The Internal Revenue Services has completed major new 199A tax-deduction regulations that could lead professionals who work with annuities to try to redefine themselves.
(Related: Life Insurance Is NOT a Financial Service: New IRS 199A Tax Deduction Regs)
Financial services groups could up spending years fighting over definitions in Washington because slight changes in what the IRS thinks certain terms mean could affect whether annuity sellers can, or can’t, get access to the 199A deduction.
Annuity sellers that qualify for the deduction may be able to subtract 20% of their profits from their taxable income.
IRC Section 199A Basics
Republicans put the provision creating the 199A tax deduction in the Tax Cuts and Jobs Act of 2017 (TCJA). The provision added Section 199A to the Internal Revenue Code.
The TCJA drafters wanted to use the 199A pass-through deduction to help Main Street kinds of businesses, not to make it look as if they were helping lawyers, doctors and movie stars wiggle out of taxes.
Because of that concern, drafters put strict limits on use of the deduction for profits from “specified service, trade or business” (SSTB) firms. The 199A deduction limit for SSTB profits, which will be indexed for inflation, will start at $207,500 for individual business owners and $415,000 for married business owners filing jointly.

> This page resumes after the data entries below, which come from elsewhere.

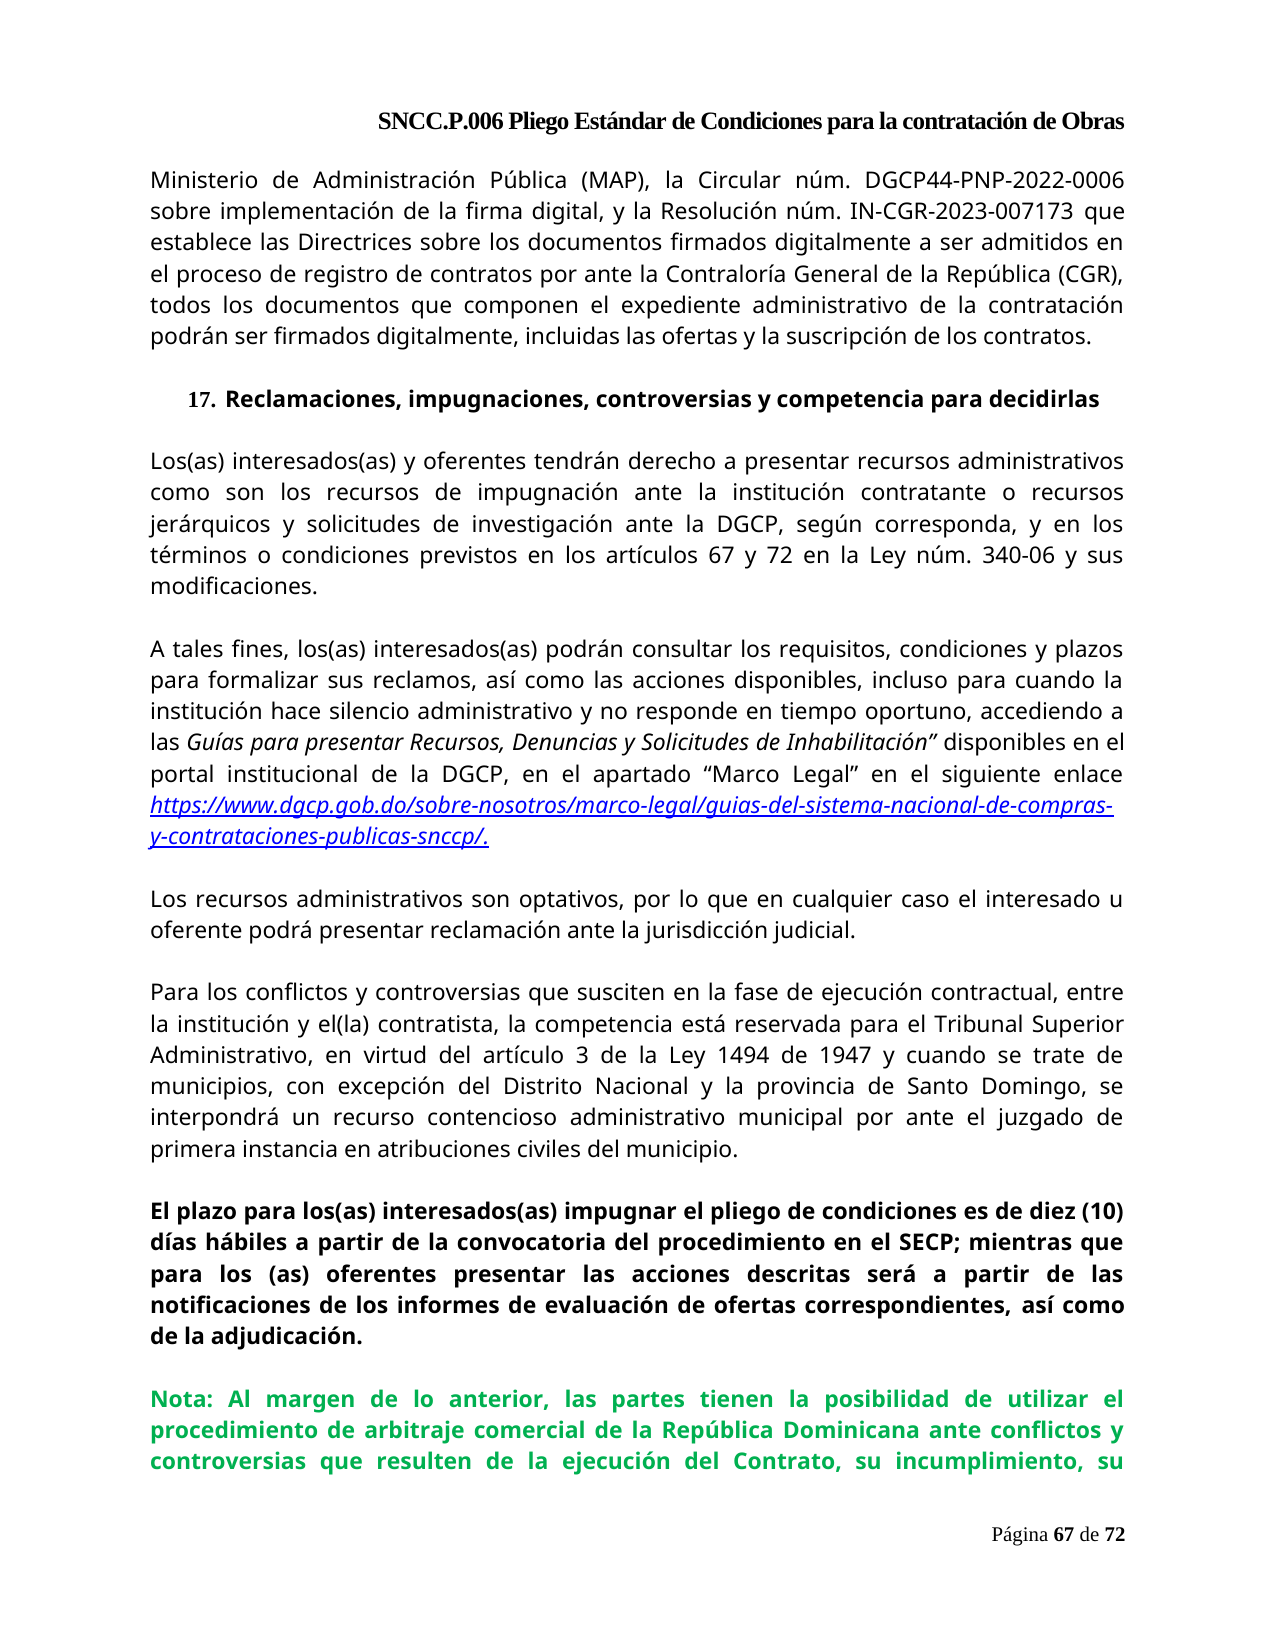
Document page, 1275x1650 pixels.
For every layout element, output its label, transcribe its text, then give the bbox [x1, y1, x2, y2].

text Para los conflictos y controversias que susciten en la fase de ejecución contractual, entre la institución y el(la) contratista, la competencia está reservada para el Tribunal Superior Administrativo, en virtud del artículo 3 de la Ley 1494 de 1947 y cuando se trate de municipios, con excepción del Distrito Nacional y la provincia de Santo Domingo, se interpondrá un recurso contencioso administrativo municipal por ante el juzgado de primera instancia en atribuciones civiles del municipio. [150, 976, 1125, 1164]
text Los(as) interesados(as) y oferentes tendrán derecho a presentar recursos administrativos como son los recursos de impugnación ante la institución contratante o recursos jerárquicos y solicitudes de investigación ante la DGCP, según corresponda, y en los términos o condiciones previstos en los artículos 67 y 72 en la Ley núm. 340-06 y sus modificaciones. [150, 445, 1125, 601]
subtitle Reclamaciones, impugnaciones, controversias y competencia para decidirlas [187, 382, 1125, 414]
text A tales fines, los(as) interesados(as) podrán consultar los requisitos, condiciones y plazos para formalizar sus reclamos, así como las acciones disponibles, incluso para cuando la institución hace silencio administrativo y no responde en tiempo oportuno, accediendo a las Guías para presentar Recursos, Denuncias y Solicitudes de Inhabilitación” disponibles en el portal institucional de la DGCP, en el apartado “Marco Legal” en el siguiente enlace https://www.dgcp.gob.do/sobre-nosotros/marco-legal/guias-del-sistema-nacional-de-compras-y-contrataciones-publicas-snccp/. [150, 632, 1125, 851]
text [150, 164, 1125, 351]
text El plazo para los(as) interesados(as) impugnar el pliego de condiciones es de diez (10) días hábiles a partir de la convocatoria del procedimiento en el SECP; mientras que para los (as) oferentes presentar las acciones descritas será a partir de las notificaciones de los informes de evaluación de ofertas correspondientes, así como de la adjudicación. [150, 1195, 1125, 1351]
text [150, 1382, 1125, 1476]
text Los recursos administrativos son optativos, por lo que en cualquier caso el interesado u oferente podrá presentar reclamación ante la jurisdicción judicial. [150, 882, 1125, 945]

The TCJA drafters defined SSTB to include a business that “involves the performance of services that consist of investing and investment management, trading, or dealing in securities,” and to a class of businesses already defined in IRC Section 1202(e)(3)(A).
IRC Section 1202(e)(3)(A) refers to “any trade or business involving the performance of services in the fields of health, law, engineering, architecture, accounting, actuarial science, performing arts, consulting, athletics, financial services, brokerage services, or any trade or business where the principal asset of such trade or business is the reputation or skill of one or more of its employees.”
The definitions mean that the new 199A deduction could give only limited help to actuaries.
The definitions could also mean that life insurance agents and brokers could face tight limits on their use of the deduction, if they were seen as providers of financial services, or providers of investing, investing management or securities services.
The New Final Regulations
The IRS is preparing to publish 199A final regulations in the Federal Register.
In a preliminary version of the final regulations, the IRS says that it will generally exclude life insurance (and banking) from the definition of “financial services,” for 199A purposes.
The IRS declined to exclude all sales of life insurance from the definition of “investing or investment management” for 199A purposes, or to provide any definition of “investment” for 199A purposes. But it says that “commission-based insurance sales of insurance policies will generally not be classified as “the performance of services in the field of investing and investing management for purposes of Section 199A.”
Open Questions
Here are five questions related to annuities that the IRS left unanswered, or is still in the process of answering.
1. How will the IRS define “life insurance” for IRC Section 199A purposes?
It’s possible that the rules for life insurance would apply to other products sold by life insurers, such as annuities. It’s also possible that the definition could end up applying to some types of life insurance but not to others.
2. How will the IRS treat fees, or other forms of compensation other than commissions, for owners of businesses that sell life insurance or annuities, and who want to take the 199A deduction?